** start Selected excerpt **
Tags Go

Developers have strong tendencies to automate repetitive tasks, and this applies to writing code as well. Therefore, the topic of metaprogramming is a hot area of development and research, and hails back to Lisp in the 1960s. One specific aspect of metaprogramming that has been particularly useful is code-generation, or writing programs that emit other programs, or parts of themselves. Languages that support macros have this capability built-in; other languages extend existing features to support this (e.g. C++ template metaprogramming).

While Go does not have macros or other forms of metaprogramming, it's a pragmatic language and it embraces code generation with support in the official toolchain.

The go generate command has been introduced all the way back in Go 1.4, and since then has been widely used in the Go ecosystem. The Go project itself relies on go generate in dozens of places; I'll do a quick overview of these use cases later on in the post.
** end Selected excerpt **
*Objectives:*
a: Answer these questions from the passage on code generation in Go:
(i) Which language and decade does the topic of metaprogramming hail back to?
(ii) In which Go release was the go generate command introduced?
(iii) What example is given of a language extending existing features to support code generation?
b: Write a continuation of the passage on code generation in Go, picking up after its final sentence.
** start Raw data **
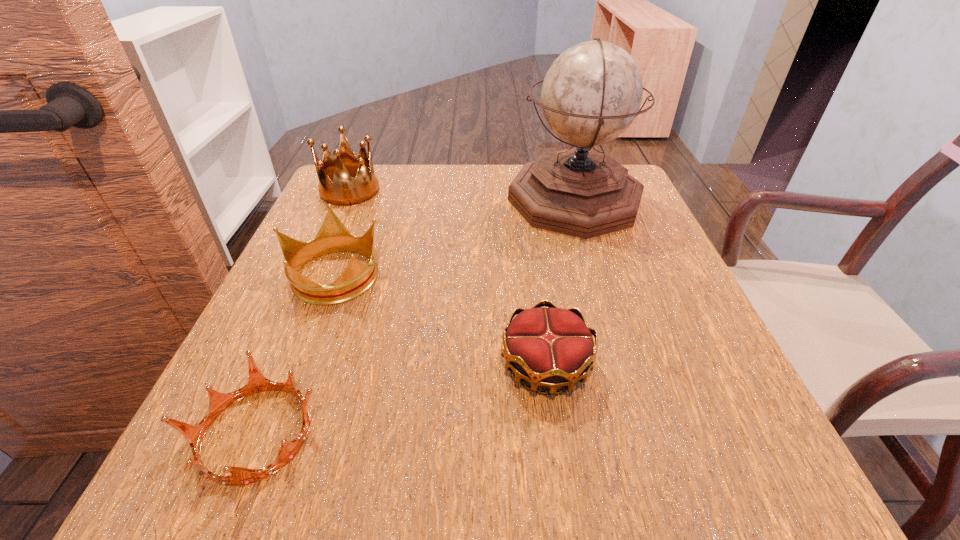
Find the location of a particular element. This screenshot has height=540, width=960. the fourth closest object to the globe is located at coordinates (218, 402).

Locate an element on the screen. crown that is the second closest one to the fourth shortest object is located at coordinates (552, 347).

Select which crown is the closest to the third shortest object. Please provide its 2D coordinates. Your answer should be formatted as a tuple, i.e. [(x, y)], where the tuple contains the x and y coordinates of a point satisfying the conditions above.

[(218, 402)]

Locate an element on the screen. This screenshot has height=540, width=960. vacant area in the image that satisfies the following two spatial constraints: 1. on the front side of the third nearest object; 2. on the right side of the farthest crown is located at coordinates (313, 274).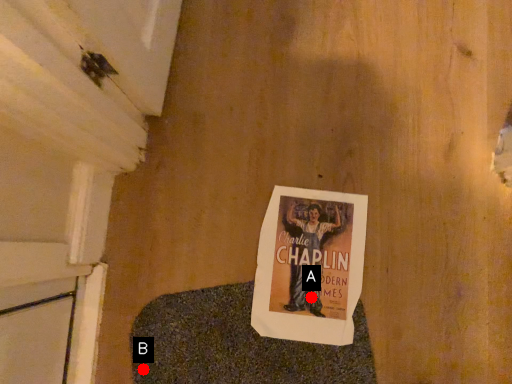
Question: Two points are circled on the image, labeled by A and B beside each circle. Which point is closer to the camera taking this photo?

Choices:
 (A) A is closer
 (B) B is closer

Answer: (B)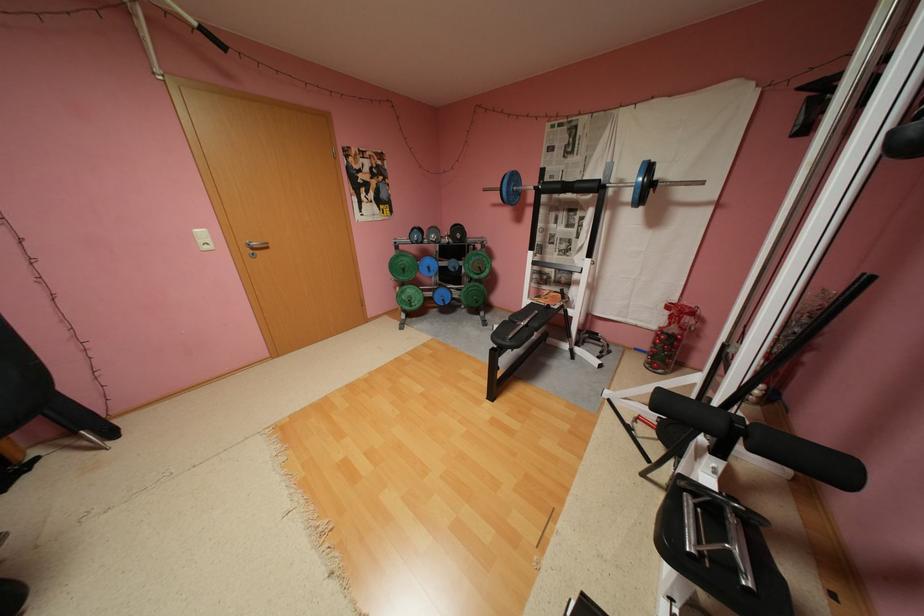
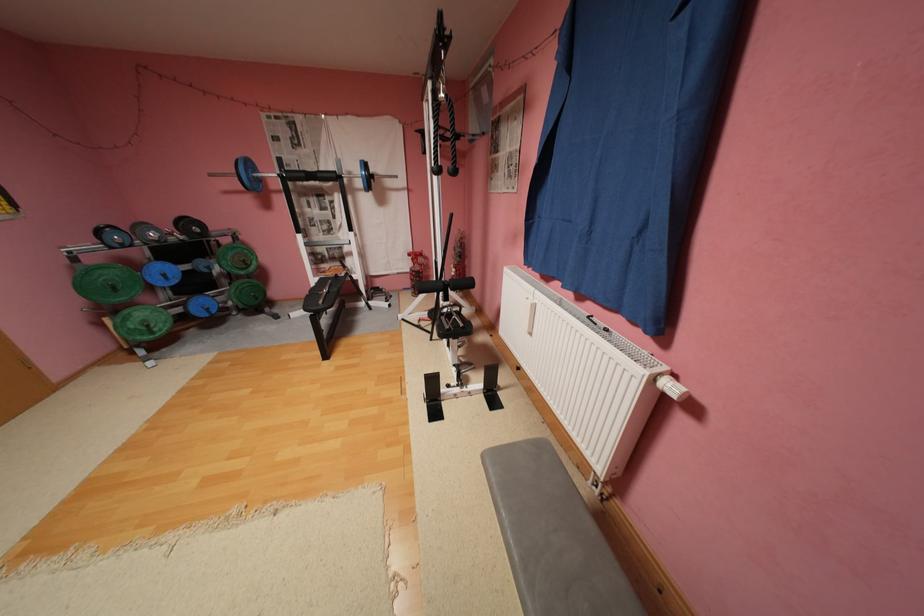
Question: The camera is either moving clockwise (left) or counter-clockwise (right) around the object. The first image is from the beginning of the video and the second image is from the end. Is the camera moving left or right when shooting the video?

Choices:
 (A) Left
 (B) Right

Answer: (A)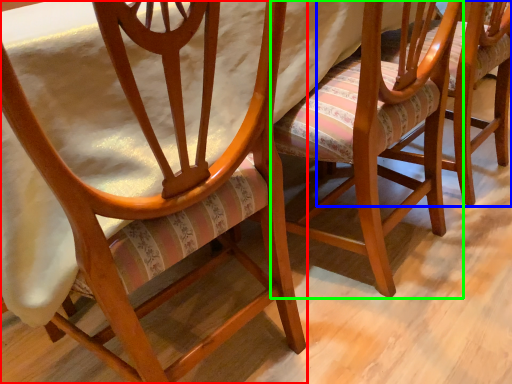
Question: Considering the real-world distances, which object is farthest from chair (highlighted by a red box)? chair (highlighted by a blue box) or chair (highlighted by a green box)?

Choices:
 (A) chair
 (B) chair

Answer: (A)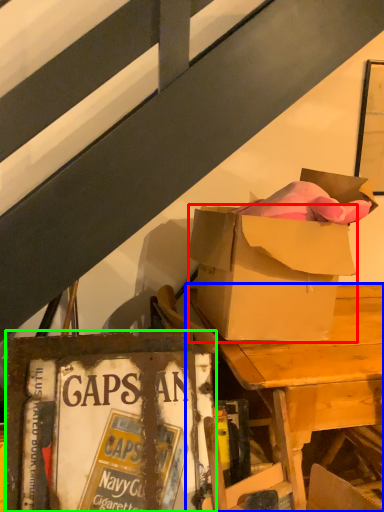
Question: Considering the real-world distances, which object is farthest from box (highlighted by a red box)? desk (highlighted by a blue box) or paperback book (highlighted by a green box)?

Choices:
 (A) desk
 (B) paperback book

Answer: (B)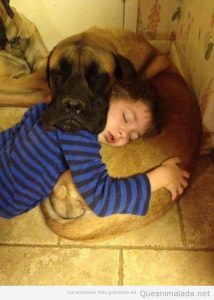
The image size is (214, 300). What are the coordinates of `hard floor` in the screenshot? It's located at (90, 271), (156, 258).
** end Raw data **
*Task-by-task results:*
a:
(i) Lisp, in the 1960s.
(ii) Go 1.4.
(iii) C++ template metaprogramming.

b:
Gopher sitting and controlling an electrical generator

The basics

Let's start with some terminology. The way go generate works is an orchestration between three major players:

  • Generator: is a program or a script that is invoked by go generate. In any given project multiple generators may be invoked, a single generator can be invoked multiple times, etc.
  • Magic comments: are comments formatted in a special way in .go files that specify which generator to invoke and how. Any comment that starts at the very beginning of the line with the text //go:generate qualifies.
  • go generate: is the Go tool that reads Go source files, finds and parses magic comments and runs the generators, as specified.

It's very important to emphasize that the above is the whole extent of automation Go provides for code generation. For anything else, the developer is free to use whatever workflow works for them. For example, go generate should always be run manually by the developer; it's never invoked automatically (say as part of go build). Moreover, since with Go we typically ship binaries to users or execution environments, it is well understood that go generate is only run during development (likely just before running go build); users of Go programs shouldn't know whether parts of the code are generated and how.

This applies to shipping modules as well; go generate won't run the generators of imported packages. Therefore, when a project is published, whatever generated code is part of it should be checked in and distributed along with the rest of the code.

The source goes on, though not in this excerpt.